I'll be visiting the Valley of the Kings at the end of this year, or the start of next, which is both a cooler time of year in terms of desert temperature and tourist numbers. Hopefully this will allow favourable conditions to explore these ancient tombs, and I'll give a fuller account of them and their history, as well as my own impressions then.

"The Complete Valley of the Kings" Nicholas Reeves, Richard H Wilkinson
"Egypt" Joyce Tyldesley
"Guide to the Valley of the Kings" Alberto Siletti
"Art and History: Luxor" Giovanni Magi


  1. Very interesting article!

    A few thoughts:

    1. It's funny to think that, because Pharaohs craved immortality, Tutankahmon has achieved just that (in the sense of that we all know who he is thousands of years later). As you say, he didn't achieve much during his reign and unless I'm mistaken he was only a teenager when he died. The crux of it is, he's famous because his tomb wasn't pillaged. I wonder if in 3000 years time future archeologists will solemnly pronounce that (say) Millwall FC were the powerhouse of European football because they found a couple of the only remaining match tickets or something.

    2. Sometimes the fact that there is no real tomb is what makes it famous. A local example here in Marseille is a man who was guillotined in the 1930s, and buried in an anonymous grave (the procedure at the time). His family scratched his name into the wall next to where he is buried and because of this, his burial place is mentioned in a book about interesting and quirky aspects of local history. Had he not been buried in these circumstances, it wouldn't have.

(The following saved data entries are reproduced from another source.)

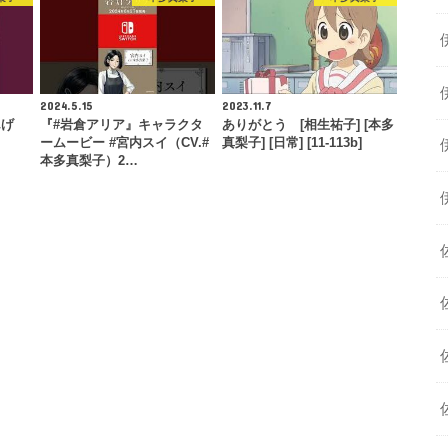
2024.5.15
2023.11.7
んげ
『#岩倉アリア』キャラクタ
ありがとう [相生祐子] [本多
ームービー #宮内スイ（CV.#
真梨子] [日常] [11-113b]
本多真梨子）2…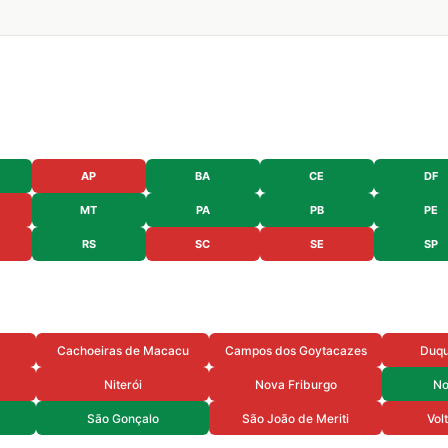
AP
BA
CE
DF
MT
PA
PB
PE
RS
SC
SE
SP
Cachoeiras de Macacu
Campos dos Goytacazes
Duqu
Niterói
Nova Friburgo
No
São Gonçalo
São João de Meriti
Vol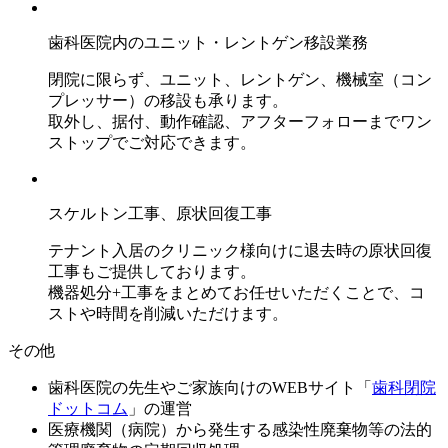
歯科医院内のユニット・レントゲン移設業務
閉院に限らず、ユニット、レントゲン、機械室（コン
プレッサー）の移設も承ります。
取外し、据付、動作確認、アフターフォローまでワン
ストップでご対応できます。
スケルトン工事、原状回復工事
テナント入居のクリニック様向けに退去時の原状回復
工事もご提供しております。
機器処分+工事をまとめてお任せいただくことで、コ
ストや時間を削減いただけます。
その他
歯科医院の先生やご家族向けのWEBサイト「
歯科閉院
ドットコム
」の運営
医療機関（病院）から発生する感染性廃棄物等の法的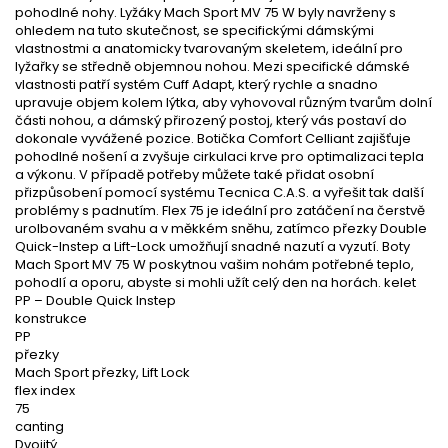
pohodlné nohy. Lyžáky Mach Sport MV 75 W byly navrženy s
ohledem na tuto skutečnost, se specifickými dámskými
vlastnostmi a anatomicky tvarovaným skeletem, ideální pro
lyžařky se středně objemnou nohou. Mezi specifické dámské
vlastnosti patří systém Cuff Adapt, který rychle a snadno
upravuje objem kolem lýtka, aby vyhovoval různým tvarům dolní
části nohou, a dámský přirozený postoj, který vás postaví do
dokonale vyvážené pozice. Botička Comfort Celliant zajišťuje
pohodlné nošení a zvyšuje cirkulaci krve pro optimalizaci tepla
a výkonu. V případě potřeby můžete také přidat osobní
přizpůsobení pomocí systému Tecnica C.A.S. a vyřešit tak další
problémy s padnutím. Flex 75 je ideální pro zatáčení na čerstvě
urolbovaném svahu a v měkkém sněhu, zatímco přezky Double
Quick-Instep a Lift-Lock umožňují snadné nazutí a vyzutí. Boty
Mach Sport MV 75 W poskytnou vašim nohám potřebné teplo,
pohodlí a oporu, abyste si mohli užít celý den na horách. kelet
PP – Double Quick Instep
konstrukce
PP
přezky
Mach Sport přezky, Lift Lock
flex index
75
canting
Dvojitý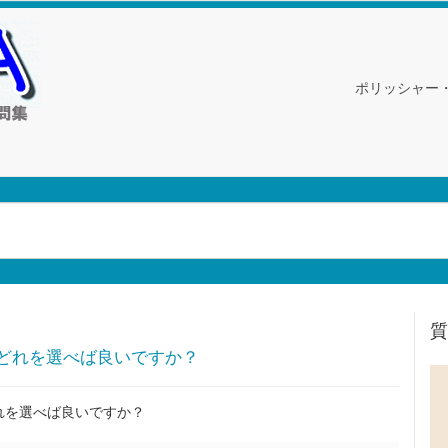
ポリッシャー
質
どれを選べば良いですか？
れを選べば良いですか？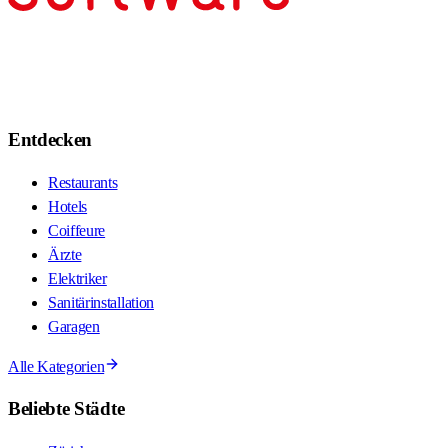
Entdecken
Restaurants
Hotels
Coiffeure
Ärzte
Elektriker
Sanitärinstallation
Garagen
Alle Kategorien
Beliebte Städte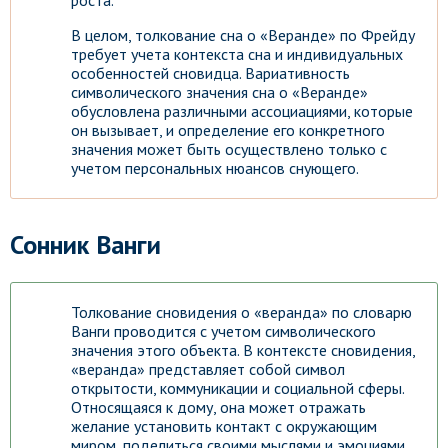
роста.
В целом, толкование сна о «Веранде» по Фрейду
требует учета контекста сна и индивидуальных
особенностей сновидца. Вариативность
символического значения сна о «Веранде»
обусловлена различными ассоциациями, которые
он вызывает, и определение его конкретного
значения может быть осуществлено только с
учетом персональных нюансов снующего.
Сонник Ванги
Толкование сновидения о «веранда» по словарю
Ванги проводится с учетом символического
значения этого объекта. В контексте сновидения,
«веранда» представляет собой символ
открытости, коммуникации и социальной сферы.
Относящаяся к дому, она может отражать
желание установить контакт с окружающим
миром, поделиться своими мыслями и эмоциями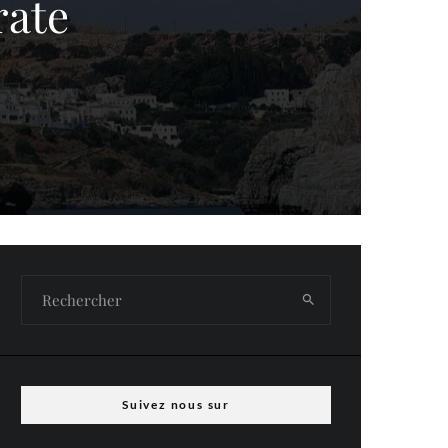
rate
Suivez nous sur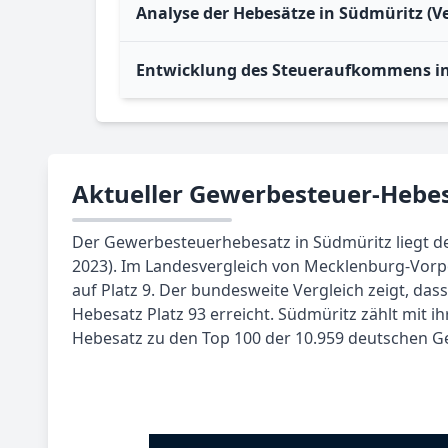
Analyse der Hebesätze in Südmüritz (
Entwicklung des Steueraufkommens i
Aktueller Gewerbesteuer-Hebes
Der Gewerbesteuerhebesatz in Südmüritz liegt der
2023). Im Landesvergleich von Mecklenburg-Vor
auf Platz 9. Der bundesweite Vergleich zeigt, das
Hebesatz Platz 93 erreicht. Südmüritz zählt mit 
Hebesatz zu den Top 100 der 10.959 deutschen 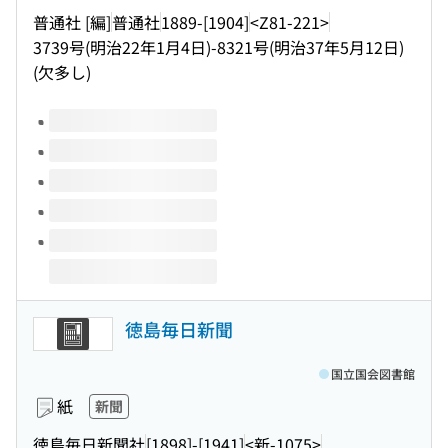
普通社 [編]
普通社
1889-[1904]
<Z81-221>
3739号(明治22年1月4日)-8321号(明治37年5月12日)
(欠多し)
このタイトルの巻号
徳島毎日新聞
国立国会図書館
紙
新聞
徳島毎日新聞社
[1898]-[1941]
<新-1075>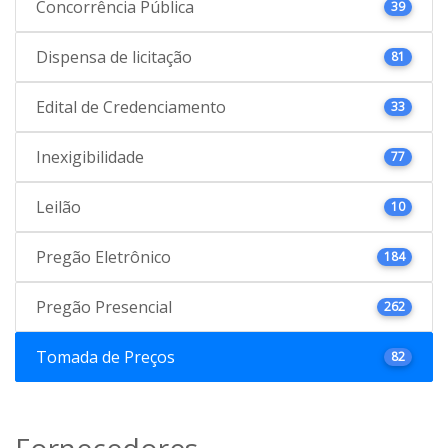
Concorrência Pública
39
Dispensa de licitação
81
Edital de Credenciamento
33
Inexigibilidade
77
Leilão
10
Pregão Eletrônico
184
Pregão Presencial
262
Tomada de Preços
82
Fornecedores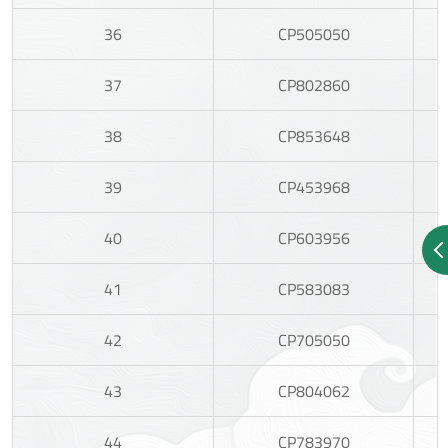
36
CP505050
37
CP802860
38
CP853648
39
CP453968
40
CP603956
41
CP583083
42
CP705050
43
CP804062
44
CP783970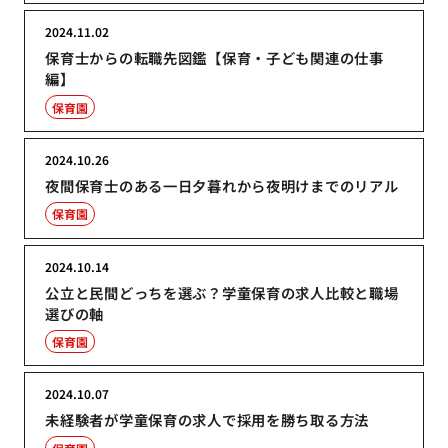
2024.11.02
保育士からの転職先図鑑【保育・子ども関連の仕事
編】
保育園
2024.10.26
夜間保育士のある一日夕暮れから夜明けまでのリアル
保育園
2024.10.14
公立と民間どっちを選ぶ？学童保育の求人比較と職場
選びの軸
保育園
2024.10.07
未経験者が学童保育の求人で採用を勝ち取る方法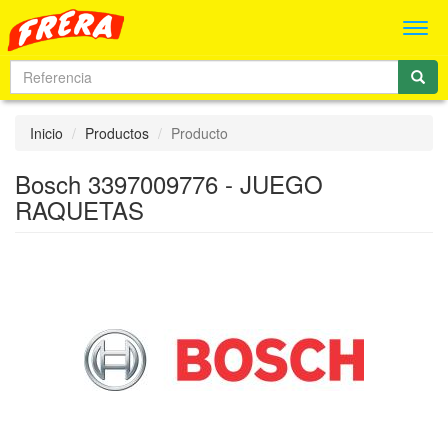
Men
Inicio
Productos
Producto
Bosch 3397009776 - JUEGO
RAQUETAS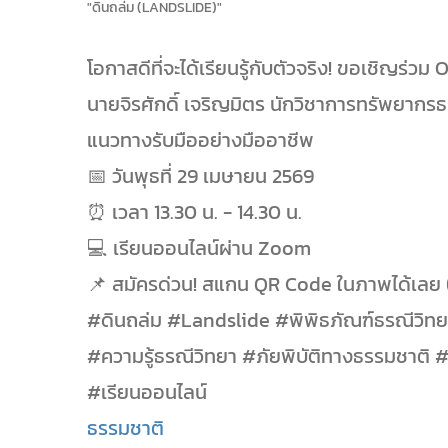
"ดินถล่ม (LANDSLIDE)"
โอกาสดีที่จะได้เรียนรู้กับตัวจริง! ขอเชิญร่
นายจิรศักดิ์ เจริญมิตร นักวิชาการทรัพยากร
แนวทางรับมืออย่างมืออาชีพ
📅 วันพุธที่ 29 เมษายน 2569
⏰ เวลา 13.30 น. - 14.30 น.
💻 เรียนออนไลน์ผ่าน Zoom
📌 สมัครด่วน! สแกน QR Code ในภาพได้เลย (รั
#ดินถล่ม #Landslide #พิพิธภัณฑ์ธรณีวิ
#ความรู้ธรณีวิทยา #ภัยพิบัติทางธรรมชาติ
#เรียนออนไลน์
ธรรมชาติ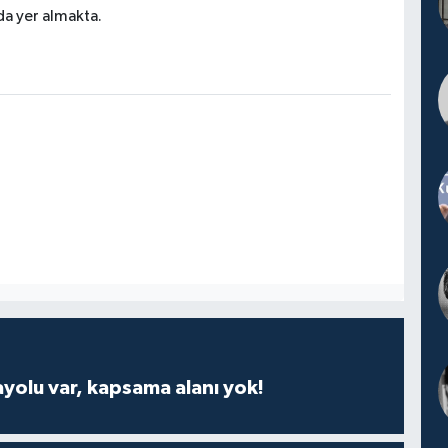
nda yer almakta.
ayolu var, kapsama alanı yok!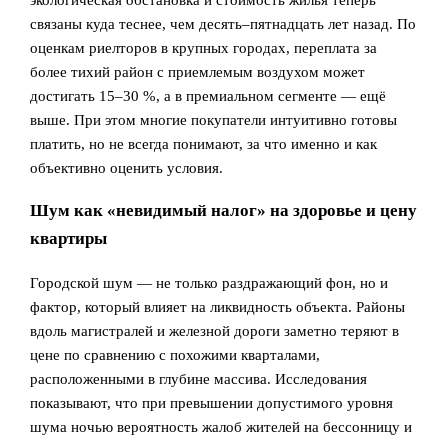
экологическая обстановка и стоимость жилья теперь
связаны куда теснее, чем десять–пятнадцать лет назад. По
оценкам риелторов в крупных городах, переплата за
более тихий район с приемлемым воздухом может
достигать 15–30 %, а в премиальном сегменте — ещё
выше. При этом многие покупатели интуитивно готовы
платить, но не всегда понимают, за что именно и как
объективно оценить условия.
Шум как «невидимый налог» на здоровье и цену
квартиры
Городской шум — не только раздражающий фон, но и
фактор, который влияет на ликвидность объекта. Районы
вдоль магистралей и железной дороги заметно теряют в
цене по сравнению с похожими кварталами,
расположенными в глубине массива. Исследования
показывают, что при превышении допустимого уровня
шума ночью вероятность жалоб жителей на бессонницу и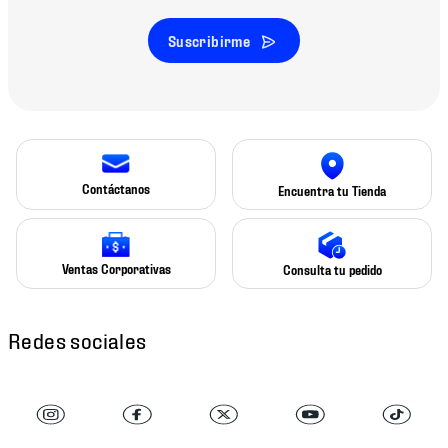
Suscribirme
Contáctanos
Encuentra tu Tienda
Ventas Corporativas
Consulta tu pedido
Redes sociales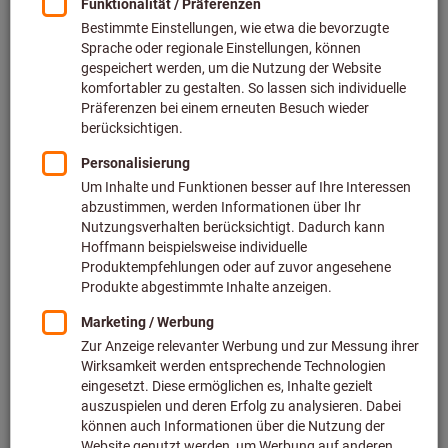
Preis pro 1 Stück
zzgl. MwSt.
zzgl. Versandkosten
Individuelle Preisanzeige für Geschäftskunden nach
Anmeldung.
Menge
In den Warenkorb
Voraussichtliche Lieferzeit: 2-3 Wochen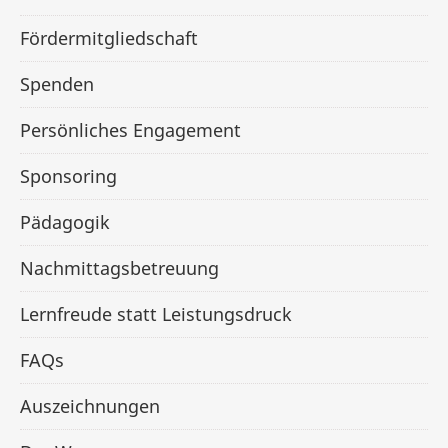
Fördermitgliedschaft
Spenden
Persönliches Engagement
Sponsoring
Pädagogik
Nachmittagsbetreuung
Lernfreude statt Leistungsdruck
FAQs
Auszeichnungen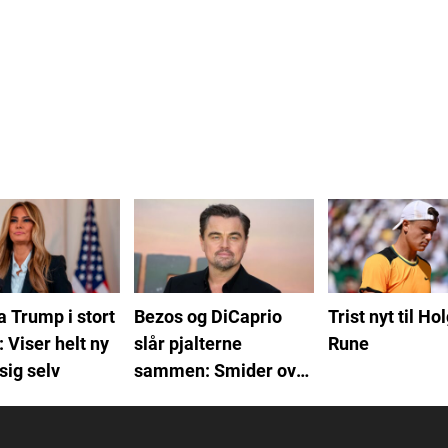
 Trump i stort
Bezos og DiCaprio
Trist nyt til Ho
: Viser helt ny
slår pjalterne
Rune
 sig selv
sammen: Smider over
1 milliard kroner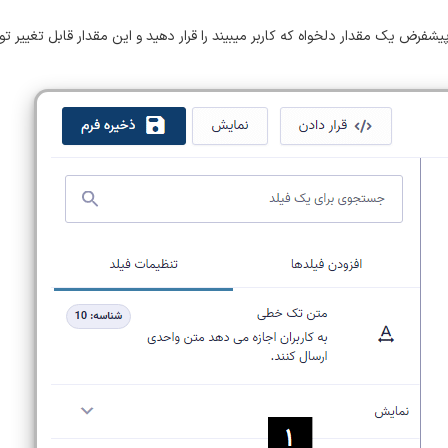
رض یک مقدار دلخواه که کاربر میبیند را قرار دهید و این مقدار قابل تغییر تو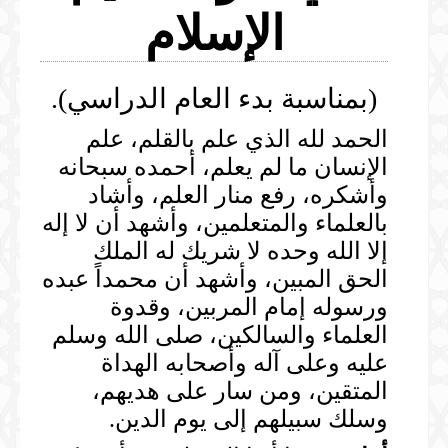
الإسلام
المكتبة المرئية
الخطب
المكتبة الصوتية
الصلوات
(بمناسبة بدء العام الدراسي).
الخطب
المحاضرات
الحمد لله الذي علم بالقلم، علم
الدروس
الإنسان ما لم يعلم، أحمده سبحانه
المحاضرات
وأشكره، رفع منار العلم، وأشاد
بالعلماء والمتعلمين، وأشهد أن لا إله
إلا الله وحده لا شريك له الملك
الحق المبين، وأشهد أن محمداً عبده
ورسوله إمام المربين، وقدوة
العلماء والسالكين، صلى الله وسلم
عليه وعلى آله وأصحابه الهداة
المتقين، ومن سار على هديهم،
وسلك سبيلهم إلى يوم الدين.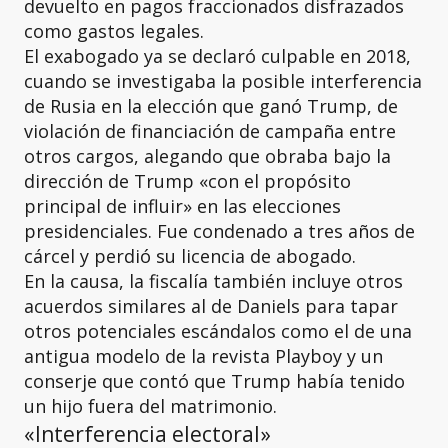
devuelto en pagos fraccionados disfrazados
como gastos legales.
El exabogado ya se declaró culpable en 2018,
cuando se investigaba la posible interferencia
de Rusia en la elección que ganó Trump, de
violación de financiación de campaña entre
otros cargos, alegando que obraba bajo la
dirección de Trump «con el propósito
principal de influir» en las elecciones
presidenciales. Fue condenado a tres años de
cárcel y perdió su licencia de abogado.
En la causa, la fiscalía también incluye otros
acuerdos similares al de Daniels para tapar
otros potenciales escándalos como el de una
antigua modelo de la revista Playboy y un
conserje que contó que Trump había tenido
un hijo fuera del matrimonio.
«Interferencia electoral»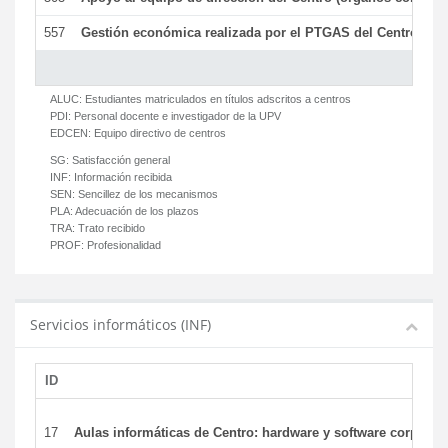
557
Gestión económica realizada por el PTGAS del Centro del 
ALUC:
Estudiantes matriculados en títulos adscritos a centros
PDI:
Personal docente e investigador de la UPV
EDCEN:
Equipo directivo de centros
SG:
Satisfacción general
INF:
Información recibida
SEN:
Sencillez de los mecanismos
PLA:
Adecuación de los plazos
TRA:
Trato recibido
PROF:
Profesionalidad
Servicios informáticos (INF)
ID
17
Aulas informáticas de Centro: hardware y software corporat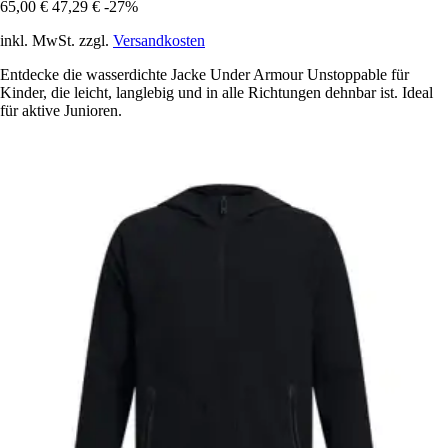
65,00 €
47,29 €
-27%
inkl. MwSt. zzgl.
Versandkosten
Entdecke die wasserdichte Jacke Under Armour Unstoppable für
Kinder, die leicht, langlebig und in alle Richtungen dehnbar ist. Ideal
für aktive Junioren.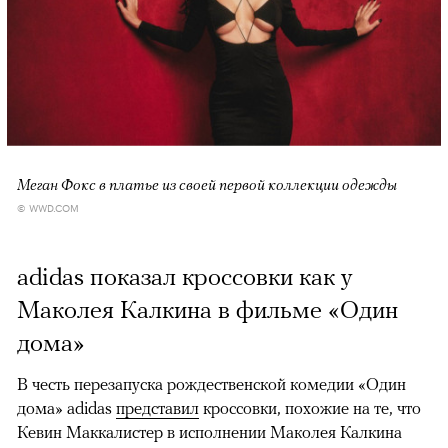
Меган Фокс в платье из своей первой коллекции одежды
© WWD.COM
adidas показал кроссовки как у
Маколея Калкина в фильме «Один
дома»
В честь перезапуска рождественской комедии «Один
дома» adidas
представил
кроссовки, похожие на те, что
Кевин Маккалистер в исполнении Маколея Калкина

  2. Actually, as I mentioned the guillotine in my earlier post I hope you don't mind if I go a bit off course on this thread and add a few points about this kind of method of execution (I like to think of myself as an amateur unqualified historian!).

    - the guillotine was the official method of execution in France until the (relatively late) abolishment of the death penalty in France in 1981.

    - the last person to be executed by this - or any - method in France was in my hometown of Marseille in 1977 (by that time there was only one guillotine, which was dismantled and transported to wherever it was needed; also, there was only one executioner).

    - unlike in the United States for example, those condemned to death didn't spend decades waiting to be executed. Once the judgment was passed, there was a short period of a few weeks/months in order to lodge an appeal. If the initial judgment was retained, they were guillotined within a matter of weeks.

    - no official date was set. The prisoner only knew when he would be guillotined the (early) morning when he would be woken up and prepared for execution within the next hour or so (last breakfast, priest, etc.).

    - as a final indignity, the head would not be placed in the coffin by the neck but between the legs at the bottom of the box, despite the coffin being normal sized.

    - graves were generally left unmarked in a specific area of the cemetary. Burial would take place without the family.

    As an interesting final point, where I live is just about 200m from where the guillotine was set up in Marseille during the Reign of Terror, in a small square (after that executions took place within prisons).

    I'm only in my 30s yet I find it hard to believe that I was born during a period when this was the way things were done.

  3. These are more facts that I may liberally borrow for my 3000-page opus (I can relate them to Versailles). Not telling the prisoner when they would be guillotined sounds like psychological torture. I'm not sure if languishing on Death Row for decades is better or worse.

    Although being guillotined clearly wouldn't be much fun, it may still be one of my preferred options of execution, should I be given the choice. If anything, it would be interesting to see how long I kept consciousness for. I reckon, if I really concentrated, I could manage 5 minutes and a short conversation (whispered, of course, as I'd be unconnected to my lungs).